--- PROMPT ---
Can you restate word for word everything in the fish-decline article from "The loss or" down to "the authors conclude."?

--- EXCERPTED PASSAGE ---
####################

The decline of just one fish species can disrupt an entire ecosystem, study finds

Common scientific wisdom posits that a diverse ecosystem can still thrive if a species within it declines. But a new study found that when just one important species in a river declined, the ecosystem was seriously changed and other species did not compensate.

The flannelmouth characin is a fish that is harvested in South America; it feeds on the organic matter on river bottoms that influences carbon flow and nutrient cycling. When Cornell ecologist Alexander Flecker and colleagues, including lead researcher Brad W. Taylor '93, removed the species from a small stretch of a river in Venezuela, they found that the flow of organic carbon in the river dramatically changed, the researchers reported in the Aug. 11 issue of the journal Science.

Because the organic matter that shades nitrogen-fixing algae was no longer eaten by the removed species, biomass on the streambed increased 450 percent. "That resulted in much more bacterial respiration, which, in turn, converted more carbon to carbon dioxide and decreased the amount of carbon swept downstream for other organisms," said Flecker, associate professor of ecology and evolutionary biology.

The loss or decline of just this one species could reverberate throughout the stream's network and have long-lasting negative feedbacks on the food web, affecting fish populations, algae, bacteria, insects and other fish species, as well as ecosystem function and the flow of protein to humans and other animals, eroding an important ecosystem service, the authors conclude.

Other researchers include Taylor, now at Dartmouth College, and Robert O. Hall Jr. '89, now at the University of Wyoming.

####################

--- AVAILABLE DATA ---
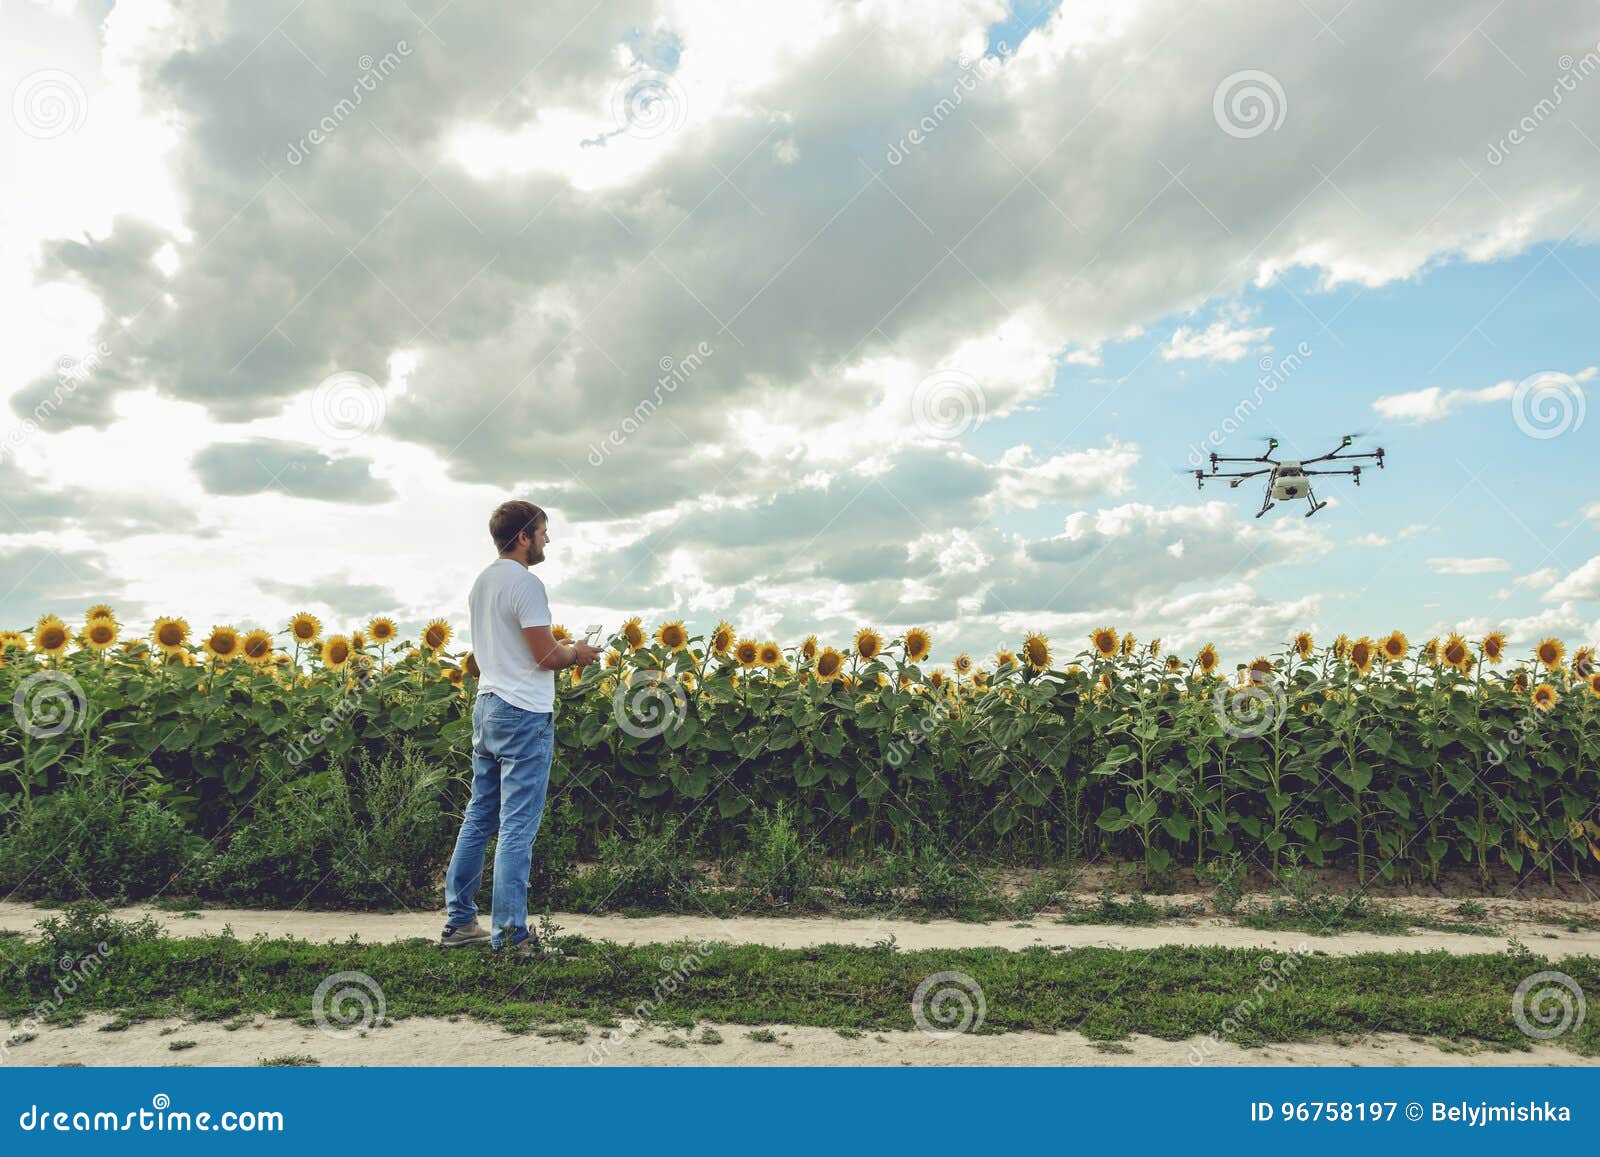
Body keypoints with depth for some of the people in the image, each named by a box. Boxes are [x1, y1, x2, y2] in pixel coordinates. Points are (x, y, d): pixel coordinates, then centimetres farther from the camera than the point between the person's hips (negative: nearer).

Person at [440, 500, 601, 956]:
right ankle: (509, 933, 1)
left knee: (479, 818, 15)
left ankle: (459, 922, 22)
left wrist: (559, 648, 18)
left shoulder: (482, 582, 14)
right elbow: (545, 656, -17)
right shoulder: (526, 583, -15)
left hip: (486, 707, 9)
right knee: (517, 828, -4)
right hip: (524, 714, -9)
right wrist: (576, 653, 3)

####################

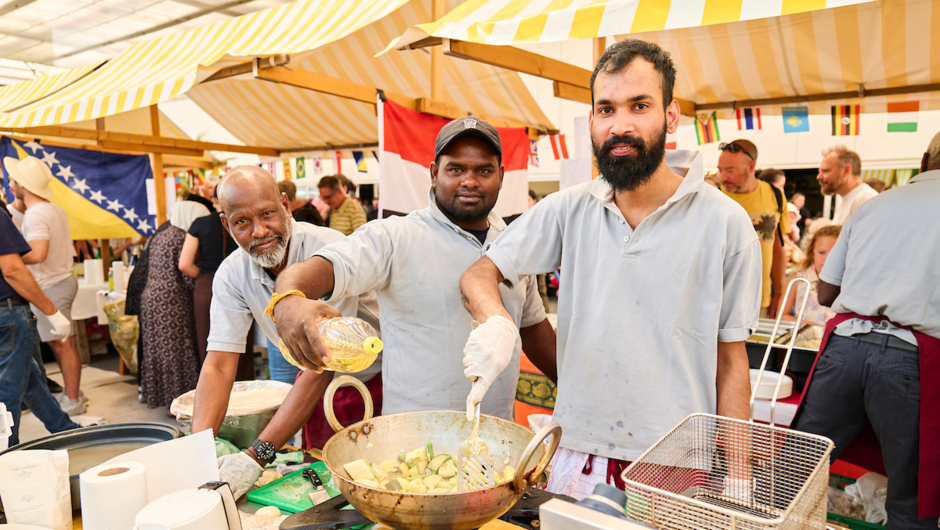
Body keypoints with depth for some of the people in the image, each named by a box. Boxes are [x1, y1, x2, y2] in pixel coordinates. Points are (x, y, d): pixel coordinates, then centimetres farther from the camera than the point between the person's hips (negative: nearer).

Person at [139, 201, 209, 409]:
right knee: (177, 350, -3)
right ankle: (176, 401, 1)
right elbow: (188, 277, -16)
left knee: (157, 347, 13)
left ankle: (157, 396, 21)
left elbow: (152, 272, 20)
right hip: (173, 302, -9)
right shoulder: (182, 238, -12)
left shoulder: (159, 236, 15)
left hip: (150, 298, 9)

####################

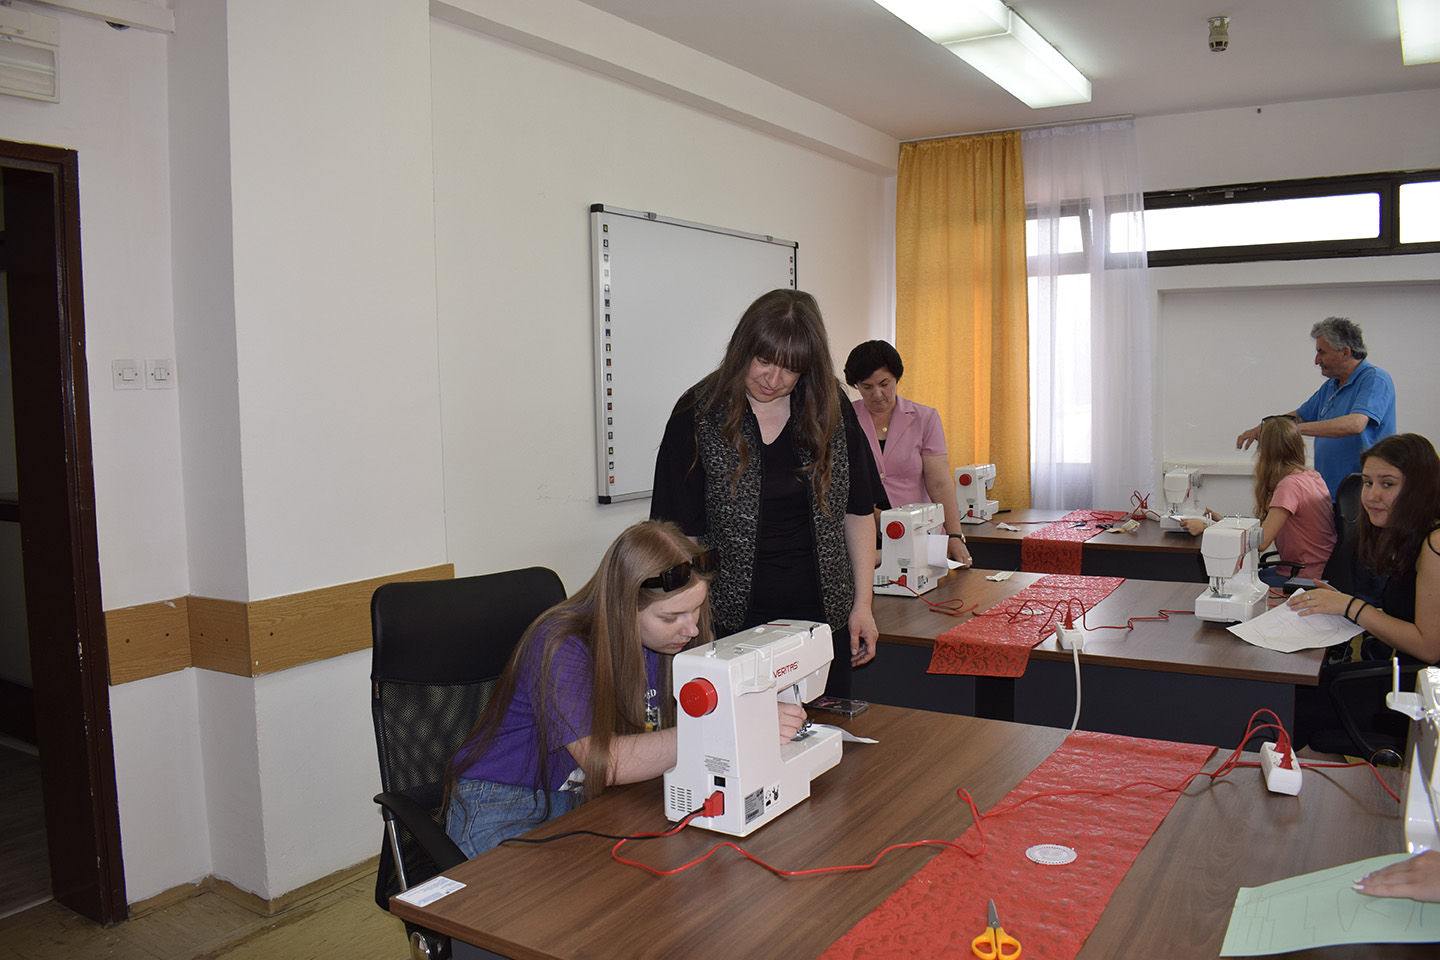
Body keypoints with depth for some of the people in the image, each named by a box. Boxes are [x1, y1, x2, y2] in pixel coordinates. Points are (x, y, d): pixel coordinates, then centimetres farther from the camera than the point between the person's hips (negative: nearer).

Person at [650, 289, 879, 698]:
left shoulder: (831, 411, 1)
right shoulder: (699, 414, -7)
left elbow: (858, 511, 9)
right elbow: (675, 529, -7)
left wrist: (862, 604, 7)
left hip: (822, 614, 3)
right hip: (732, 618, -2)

####################

--- OUTPUT FOR THIS EXERCISE ---
The loss or decline of just this one species could reverberate throughout the stream's network and have long-lasting negative feedbacks on the food web, affecting fish populations, algae, bacteria, insects and other fish species, as well as ecosystem function and the flow of protein to humans and other animals, eroding an important ecosystem service, the authors conclude.